By Sarah Feldberg
There’s a photo of a girl in a vinyl cat suit hanging in Albert Watson’s New York City studio. The young woman sits on a hotel-room floor gazing intently, the expression on her face focused but not angry. Her bright red lips are pursed in a driven pout, and each hand rests on the inside of a shiny, shrink-wrapped thigh. Her name is Breaunna, and she is a professional dominatrix from Las Vegas.
Watson has plenty of photos to choose from to decorate his studio. He’s one of the most successful fashion and commercial photographers of the 20th century, and his catalog includes Tupac Shakur holding a small, silver gun; Grace Jones riding Dolph Lundgren in an intensely tangled, muscular piggyback; and Kate Moss, naked. Then there’s the circa-1999 Michael Jackson series, in which he’s dancing with abandon. And, of course, the iconic image of a dismayed Alfred Hitchcock in a tuxedo holding a dead goose by the throat. Photo District News, a leading photography trade publication, named Watson one of the 20 most influential photographers of all time. Over the course of his 40-odd-year career, the Scottish-born photographer has shot for Prada, the British royal family and Rolling Stone, among many others. But when Watson snapped his photo of Breaunna in a Las Vegas Hilton hotel room nine years ago, he was shooting only for himself.

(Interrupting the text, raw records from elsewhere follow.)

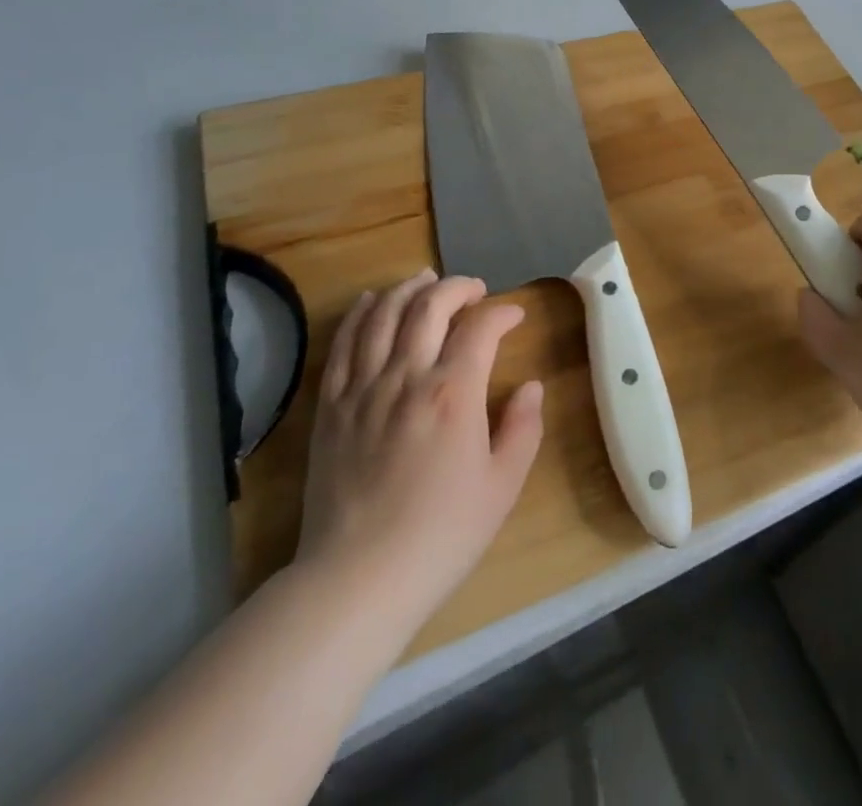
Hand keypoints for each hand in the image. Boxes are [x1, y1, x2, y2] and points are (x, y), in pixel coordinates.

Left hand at [293, 270, 542, 627]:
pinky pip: (343, 344)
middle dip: (456, 287)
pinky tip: (373, 302)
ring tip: (426, 281)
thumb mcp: (502, 487)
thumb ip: (523, 428)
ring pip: (383, 314)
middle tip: (473, 290)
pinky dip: (360, 314)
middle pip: (429, 305)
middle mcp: (406, 376)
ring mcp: (363, 388)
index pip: (480, 327)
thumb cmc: (441, 535)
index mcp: (454, 393)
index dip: (502, 313)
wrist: (358, 579)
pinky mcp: (331, 406)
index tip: (514, 316)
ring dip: (408, 289)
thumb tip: (530, 386)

On December 1, Watson will release Strip Search, a two-volume photography book devoted entirely to Las Vegas. Taken over more than four years of visits to the city, the 300-plus-page project showcases the beauty in the Valley’s working stiffs, empty lots and damp corners. It’s sexy, funny, scary and consistently surprising—much like Las Vegas itself.
“I began doing it like a National Geographicproject, like, ‘Let me take you to Vegas,’” says Watson, who launched the undertaking in the late ’90s. “I realized at the end of the first week—where I was photographing 12-to-14 hour days—that it was too National Geographic and not enough art. And I realized then that it was a much better thing for me to photograph exactly what moved me emotionally in Vegas.”

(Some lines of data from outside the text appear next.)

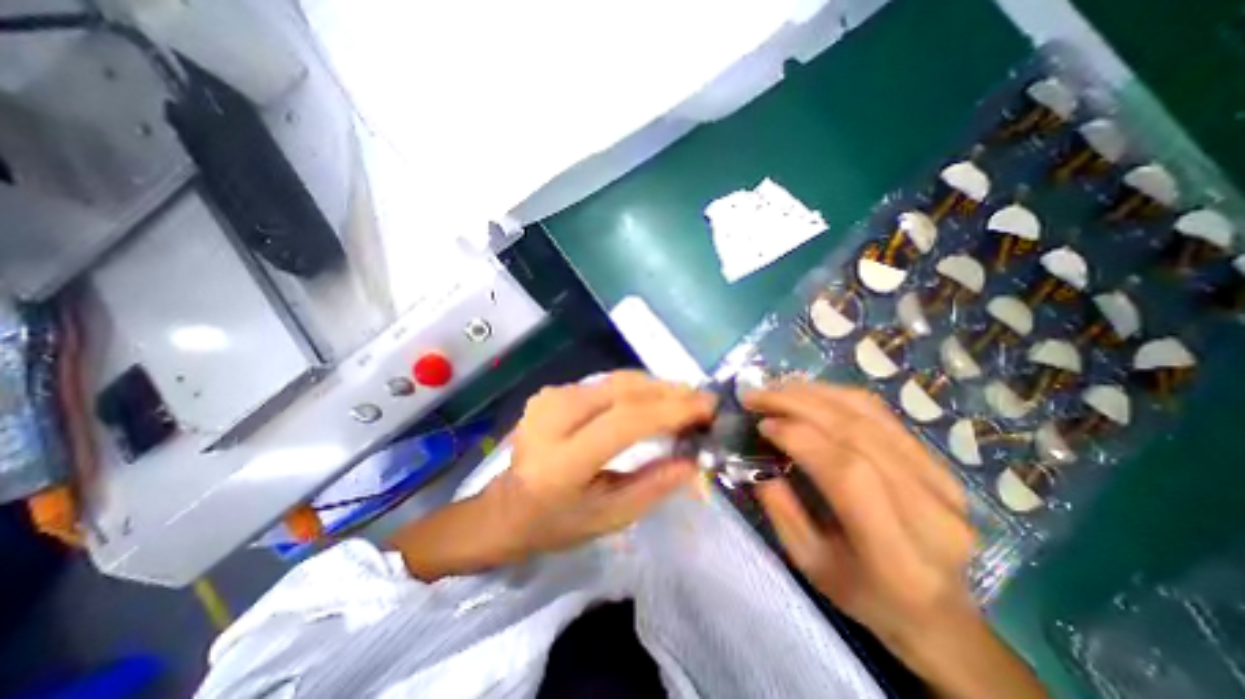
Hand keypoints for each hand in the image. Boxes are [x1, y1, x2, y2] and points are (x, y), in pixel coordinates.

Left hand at [500, 374, 719, 559]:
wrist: (504, 507)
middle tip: (702, 402)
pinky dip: (634, 389)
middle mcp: (553, 418)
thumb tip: (693, 460)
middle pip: (622, 391)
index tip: (707, 408)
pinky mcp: (553, 391)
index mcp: (561, 460)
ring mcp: (550, 398)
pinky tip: (652, 400)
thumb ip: (653, 487)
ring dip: (654, 388)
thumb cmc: (556, 524)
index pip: (624, 421)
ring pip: (616, 381)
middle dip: (669, 392)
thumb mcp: (609, 518)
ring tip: (684, 401)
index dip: (670, 411)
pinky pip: (604, 383)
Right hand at [743, 382, 1043, 698]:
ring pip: (870, 414)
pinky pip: (882, 414)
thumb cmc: (864, 594)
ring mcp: (944, 481)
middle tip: (758, 394)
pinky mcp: (941, 463)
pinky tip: (808, 393)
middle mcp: (931, 512)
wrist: (937, 611)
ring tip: (776, 388)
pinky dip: (837, 396)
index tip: (762, 424)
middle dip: (799, 403)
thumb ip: (781, 509)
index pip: (848, 472)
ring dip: (815, 393)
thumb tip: (760, 457)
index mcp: (897, 555)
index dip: (801, 437)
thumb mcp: (809, 563)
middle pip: (858, 432)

Watson first visited the city in 1971 and kept coming back. He likes its food, its entertainment, its fantastic people-watching opportunities, even its slots. “I know slot machines in Vegas very well,” Watson says with a chuckle. “Forty years of putting coins in slot machines. It’s so mindless. It’s very good for me. You don’t even have to pull the handle now.” Strip Search is the product of his affection for Las Vegas’ “eccentric” personality. After finishing a book commissioned by the then-prince of Morocco, the photographer had hoped to assign himself something “loaded with color and a certain amount of visual decadence. Obviously, Vegas provided that. So that’s why I chose Vegas.”

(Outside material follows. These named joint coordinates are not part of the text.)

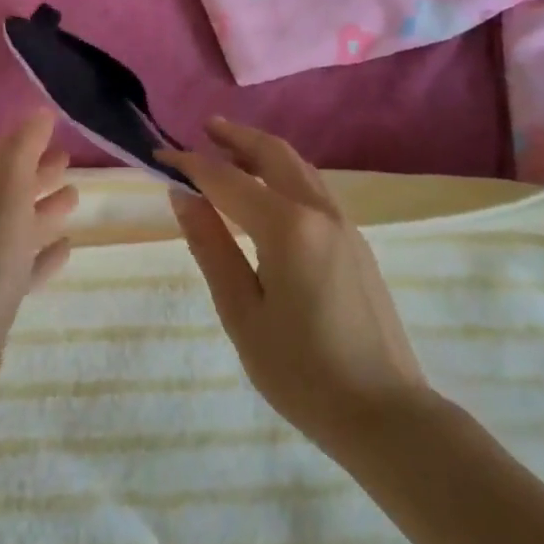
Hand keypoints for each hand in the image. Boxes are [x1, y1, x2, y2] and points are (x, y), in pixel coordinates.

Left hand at [0, 111, 78, 410]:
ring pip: (20, 225)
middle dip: (38, 173)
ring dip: (45, 210)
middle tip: (69, 161)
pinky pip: (26, 264)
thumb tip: (39, 112)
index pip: (1, 155)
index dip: (26, 140)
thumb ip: (24, 150)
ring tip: (75, 198)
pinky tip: (67, 248)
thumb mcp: (6, 193)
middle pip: (11, 188)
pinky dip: (45, 253)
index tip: (55, 127)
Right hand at [160, 117, 429, 461]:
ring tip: (230, 152)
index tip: (159, 155)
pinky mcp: (355, 242)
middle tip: (204, 128)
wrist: (385, 415)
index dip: (190, 164)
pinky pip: (314, 188)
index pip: (226, 179)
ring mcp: (344, 225)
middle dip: (236, 136)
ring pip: (299, 167)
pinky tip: (267, 192)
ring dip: (262, 151)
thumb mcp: (241, 312)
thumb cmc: (301, 372)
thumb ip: (211, 246)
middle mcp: (319, 212)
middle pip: (274, 153)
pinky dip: (284, 173)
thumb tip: (183, 195)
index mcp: (287, 227)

Working out of the Budget Suites hotel with a small team of assistants, Watson built a collection of photographs that tell the Valley’s story without any of the glad-handed tour guiding of other city-centric photography books. Instead of focusing on the Strip’s marquees and the Boulevard’s famous outline, he captures the interiors of adult motels, a barefoot Sandra Murphy shot in 2000 inside the Clark County Detention Center and everyday Las Vegans. One of those was Breaunna, the dominatrix he spotted in a local bar wearing a leopard-print jumpsuit and high-heel boots. She became his muse and his envoy into a side of Vegas that he says Clark County tries to “keep a little bit quiet”—a world which Watson captured in graphic clarity, shot with a film-noir grittiness that reeks of cigarette smoke and stale booze. Other images are almost disquieting in their glossy stillness, the subjects frozen like mannequins in Strip parking garages and luxurious hotel rooms, faces void and eyes unfocused.
“I wanted not one of these fat-tourists-from-Ohio slant, but kind of a hip look at it. That there were punks in Vegas, ya know? People who really know Vegas know that that’s a component, but worldwide people don’t know that. You say ‘Vegas’ and they still have the ghost of Frank Sinatra in their head.” Strip Search could help wipe that image away for good. It’s a coffee table-ready homage to a confusing stretch of desert and steel that hides something odder and more interesting just around the corner. “Vegas is one of those places that really delivers what you imagine it to be,” Watson says. “There’s a lot of places you go and it’s not quite as fabulous as your imagination. However you imagine Vegas, it’s actually more surprising than you would think.”